--- RECORD SET Enclosed Below ---
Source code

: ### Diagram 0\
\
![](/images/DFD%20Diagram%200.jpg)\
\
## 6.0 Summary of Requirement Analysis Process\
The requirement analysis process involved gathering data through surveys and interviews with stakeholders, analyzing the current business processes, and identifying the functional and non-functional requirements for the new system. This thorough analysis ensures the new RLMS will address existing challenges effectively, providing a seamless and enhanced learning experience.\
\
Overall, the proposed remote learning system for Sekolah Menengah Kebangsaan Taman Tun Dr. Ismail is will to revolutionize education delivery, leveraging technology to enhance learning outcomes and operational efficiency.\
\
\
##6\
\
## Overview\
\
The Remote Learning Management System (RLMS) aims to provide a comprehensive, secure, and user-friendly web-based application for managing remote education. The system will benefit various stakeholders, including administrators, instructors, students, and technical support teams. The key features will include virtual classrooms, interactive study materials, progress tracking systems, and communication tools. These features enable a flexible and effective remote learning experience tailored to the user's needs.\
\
--- End of Enclosed RECORD SET ---
ABOUT THIS EXERCISE>
Reproduce all the lines above verbatim, character for character.

EXPECTED OUTPUT>
Source code

: ### Diagram 0\
\
![](/images/DFD%20Diagram%200.jpg)\
\
## 6.0 Summary of Requirement Analysis Process\
The requirement analysis process involved gathering data through surveys and interviews with stakeholders, analyzing the current business processes, and identifying the functional and non-functional requirements for the new system. This thorough analysis ensures the new RLMS will address existing challenges effectively, providing a seamless and enhanced learning experience.\
\
Overall, the proposed remote learning system for Sekolah Menengah Kebangsaan Taman Tun Dr. Ismail is will to revolutionize education delivery, leveraging technology to enhance learning outcomes and operational efficiency.\
\
\
##6\
\
## Overview\
\
The Remote Learning Management System (RLMS) aims to provide a comprehensive, secure, and user-friendly web-based application for managing remote education. The system will benefit various stakeholders, including administrators, instructors, students, and technical support teams. The key features will include virtual classrooms, interactive study materials, progress tracking systems, and communication tools. These features enable a flexible and effective remote learning experience tailored to the user's needs.\
\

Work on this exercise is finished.